On the SDR path, splitting the 80 MHz band into 40 × 2 MHz channels on a HackRF/bladeRF and FM-demodulating each is where the cost shows: ice9’s channelizer is the stated bottleneck, so start the run at 20 channels and widen while watching for dropped samples. A naive full-band attempt on an underpowered host decodes “a bunch of random bytes” rather than frames — the tool’s own symptom of a demod/rate mismatch [[ice9repo]]. The sensitivity margin — how many dB below a clean capture the channelised SDR path still recovers frames — is bench-specific: [FILL: measured dB margin from a controlled bench capture].
Remediation
Bit recovery at PHY is an inherent, public property of the BLE waveform — the GFSK parameters, the advertising access address, the whitening seeds and the CRC are all in the open specification, so there is no PHY-layer “fix” that hides the bits from a competent receiver [[ryan2013woot]][[btcorespec54]]. Remediation therefore lives above the recovered bits:
- Developer: never treat the link as confidential at the PHY/LL level. Enable LE encryption (LE Secure Connections, ECDH pairing) so that even a perfectly demodulated, de-whitened, CRC-valid PDU yields ciphertext, not plaintext, above the link layer. Validate and bounds-check all link-layer inputs: the SweynTooth class shows that malformed-but-CRC-valid frames crash unhardened SoC stacks [[garbelini2020sweyntooth]].
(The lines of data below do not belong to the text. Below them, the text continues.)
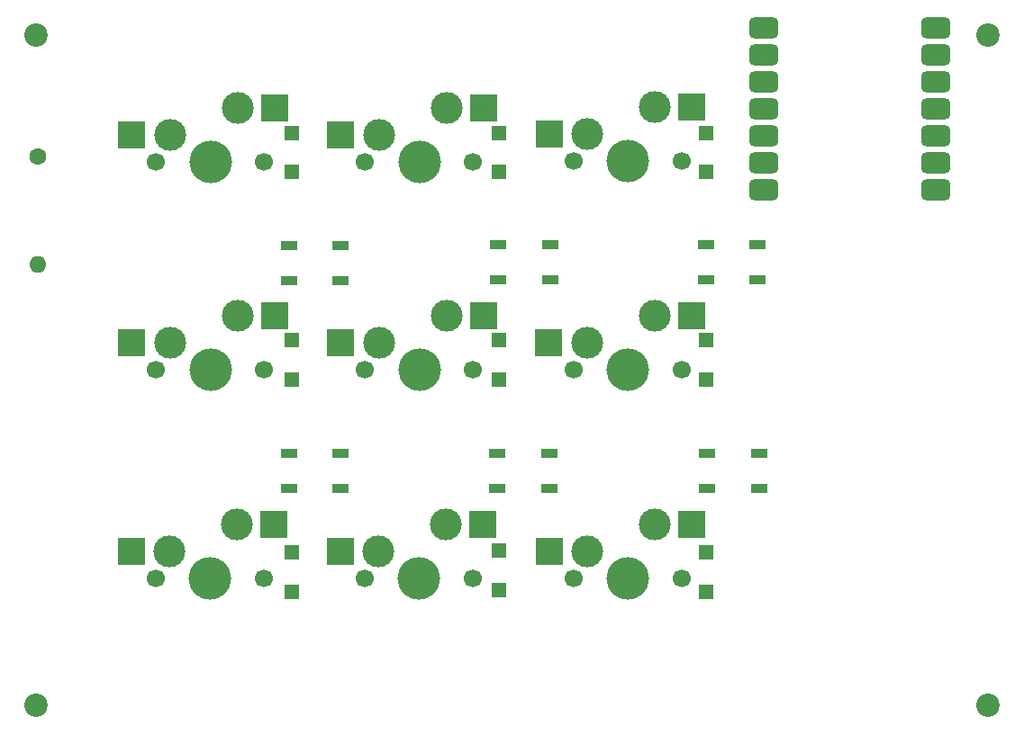
<source format=gbr>
%TF.GenerationSoftware,KiCad,Pcbnew,9.0.0*%
%TF.CreationDate,2025-06-24T12:34:56+10:00*%
%TF.ProjectId,MeowPad,4d656f77-5061-4642-9e6b-696361645f70,rev?*%
%TF.SameCoordinates,Original*%
%TF.FileFunction,Soldermask,Bot*%
%TF.FilePolarity,Negative*%
%FSLAX46Y46*%
G04 Gerber Fmt 4.6, Leading zero omitted, Abs format (unit mm)*
G04 Created by KiCad (PCBNEW 9.0.0) date 2025-06-24 12:34:56*
%MOMM*%
%LPD*%
G01*
G04 APERTURE LIST*
G04 Aperture macros list*
%AMRoundRect*
0 Rectangle with rounded corners*
0 $1 Rounding radius*
0 $2 $3 $4 $5 $6 $7 $8 $9 X,Y pos of 4 corners*
0 Add a 4 corners polygon primitive as box body*
4,1,4,$2,$3,$4,$5,$6,$7,$8,$9,$2,$3,0*
0 Add four circle primitives for the rounded corners*
1,1,$1+$1,$2,$3*
1,1,$1+$1,$4,$5*
1,1,$1+$1,$6,$7*
1,1,$1+$1,$8,$9*
0 Add four rect primitives between the rounded corners*
20,1,$1+$1,$2,$3,$4,$5,0*
20,1,$1+$1,$4,$5,$6,$7,0*
20,1,$1+$1,$6,$7,$8,$9,0*
20,1,$1+$1,$8,$9,$2,$3,0*%
G04 Aperture macros list end*
%ADD10C,1.600000*%
%ADD11O,1.600000X1.600000*%
%ADD12C,1.700000*%
%ADD13C,3.000000*%
%ADD14C,4.000000*%
%ADD15R,2.550000X2.500000*%
%ADD16C,2.200000*%
%ADD17R,1.400000X1.400000*%
%ADD18RoundRect,0.500000X0.875000X0.500000X-0.875000X0.500000X-0.875000X-0.500000X0.875000X-0.500000X0*%
%ADD19R,1.500000X0.900000*%
G04 APERTURE END LIST*
D10*
%TO.C,R1*%
X88124835Y-73166725D03*
D11*
X88124835Y-83326725D03*
%TD*%
D12*
%TO.C,S2*%
X99203000Y-73637000D03*
D13*
X100493000Y-71097000D03*
D14*
X104303000Y-73637000D03*
D13*
X106843000Y-68557000D03*
D12*
X109363000Y-73637000D03*
D15*
X96893000Y-71097000D03*
X110318000Y-68557000D03*
%TD*%
D12*
%TO.C,S12*%
X138453000Y-112867000D03*
D13*
X139743000Y-110327000D03*
D14*
X143553000Y-112867000D03*
D13*
X146093000Y-107787000D03*
D12*
X148613000Y-112867000D03*
D15*
X136143000Y-110327000D03*
X149568000Y-107787000D03*
%TD*%
D16*
%TO.C,REF\u002A\u002A*%
X177423000Y-61777000D03*
%TD*%
D12*
%TO.C,S7*%
X118843000Y-93227000D03*
D13*
X120133000Y-90687000D03*
D14*
X123943000Y-93227000D03*
D13*
X126483000Y-88147000D03*
D12*
X129003000Y-93227000D03*
D15*
X116533000Y-90687000D03*
X129958000Y-88147000D03*
%TD*%
D12*
%TO.C,S8*%
X138443000Y-93227000D03*
D13*
X139733000Y-90687000D03*
D14*
X143543000Y-93227000D03*
D13*
X146083000Y-88147000D03*
D12*
X148603000Y-93227000D03*
D15*
X136133000Y-90687000D03*
X149558000Y-88147000D03*
%TD*%
D12*
%TO.C,S3*%
X118843000Y-73637000D03*
D13*
X120133000Y-71097000D03*
D14*
X123943000Y-73637000D03*
D13*
X126483000Y-68557000D03*
D12*
X129003000Y-73637000D03*
D15*
X116533000Y-71097000D03*
X129958000Y-68557000D03*
%TD*%
D16*
%TO.C,REF\u002A\u002A*%
X87923000Y-61777000D03*
%TD*%
D12*
%TO.C,S6*%
X99213000Y-93217000D03*
D13*
X100503000Y-90677000D03*
D14*
X104313000Y-93217000D03*
D13*
X106853000Y-88137000D03*
D12*
X109373000Y-93217000D03*
D15*
X96903000Y-90677000D03*
X110328000Y-88137000D03*
%TD*%
D16*
%TO.C,REF\u002A\u002A*%
X177423000Y-124777000D03*
%TD*%
%TO.C,REF\u002A\u002A*%
X87923000Y-124777000D03*
%TD*%
D12*
%TO.C,S10*%
X99188000Y-112837000D03*
D13*
X100478000Y-110297000D03*
D14*
X104288000Y-112837000D03*
D13*
X106828000Y-107757000D03*
D12*
X109348000Y-112837000D03*
D15*
X96878000Y-110297000D03*
X110303000Y-107757000D03*
%TD*%
D12*
%TO.C,S11*%
X118813000Y-112857000D03*
D13*
X120103000Y-110317000D03*
D14*
X123913000Y-112857000D03*
D13*
X126453000Y-107777000D03*
D12*
X128973000Y-112857000D03*
D15*
X116503000Y-110317000D03*
X129928000Y-107777000D03*
%TD*%
D12*
%TO.C,S4*%
X138453000Y-73577000D03*
D13*
X139743000Y-71037000D03*
D14*
X143553000Y-73577000D03*
D13*
X146093000Y-68497000D03*
D12*
X148613000Y-73577000D03*
D15*
X136143000Y-71037000D03*
X149568000Y-68497000D03*
%TD*%
D17*
%TO.C,D3*%
X131423000Y-70927000D03*
X131423000Y-74627000D03*
%TD*%
D18*
%TO.C,M1*%
X172505500Y-61062000D03*
X172505500Y-63602000D03*
X172505500Y-66142000D03*
X172505500Y-68682000D03*
X172505500Y-71222000D03*
X172505500Y-73762000D03*
X172505500Y-76302000D03*
X156340500Y-76302000D03*
X156340500Y-73762000D03*
X156340500Y-71222000D03*
X156340500Y-68682000D03*
X156340500Y-66142000D03*
X156340500Y-63602000D03*
X156340500Y-61062000D03*
%TD*%
D17*
%TO.C,D12*%
X150923000Y-110427000D03*
X150923000Y-114127000D03*
%TD*%
D19*
%TO.C,LED6*%
X116573000Y-101127000D03*
X116573000Y-104427000D03*
X111673000Y-104427000D03*
X111673000Y-101127000D03*
%TD*%
D17*
%TO.C,D2*%
X111923000Y-70927000D03*
X111923000Y-74627000D03*
%TD*%
%TO.C,D10*%
X111923000Y-110427000D03*
X111923000Y-114127000D03*
%TD*%
D19*
%TO.C,LED1*%
X155773000Y-81427000D03*
X155773000Y-84727000D03*
X150873000Y-84727000D03*
X150873000Y-81427000D03*
%TD*%
D17*
%TO.C,D4*%
X150923000Y-70927000D03*
X150923000Y-74627000D03*
%TD*%
%TO.C,D7*%
X131423000Y-90427000D03*
X131423000Y-94127000D03*
%TD*%
D19*
%TO.C,LED3*%
X116573000Y-81527000D03*
X116573000Y-84827000D03*
X111673000Y-84827000D03*
X111673000Y-81527000D03*
%TD*%
%TO.C,LED7*%
X136173000Y-101127000D03*
X136173000Y-104427000D03*
X131273000Y-104427000D03*
X131273000Y-101127000D03*
%TD*%
D17*
%TO.C,D11*%
X131423000Y-110277000D03*
X131423000Y-113977000D03*
%TD*%
D19*
%TO.C,LED8*%
X155873000Y-101127000D03*
X155873000Y-104427000D03*
X150973000Y-104427000D03*
X150973000Y-101127000D03*
%TD*%
%TO.C,LED2*%
X136273000Y-81477000D03*
X136273000Y-84777000D03*
X131373000Y-84777000D03*
X131373000Y-81477000D03*
%TD*%
D17*
%TO.C,D8*%
X150923000Y-90427000D03*
X150923000Y-94127000D03*
%TD*%
%TO.C,D6*%
X111923000Y-90427000D03*
X111923000Y-94127000D03*
%TD*%
M02*

</source>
- Integrator: select SoCs/stacks with current firmware that patch the SweynTooth-class link-layer parsing bugs, and verify the device rejects unencrypted access to anything sensitive — bit recovery on the air should never translate into readable application data.
- Operator: assume any in-range party can recover and read unencrypted BLE bits; for sensitive deployments, test in an RF-shielded environment and treat on-air observability as a given, not a control.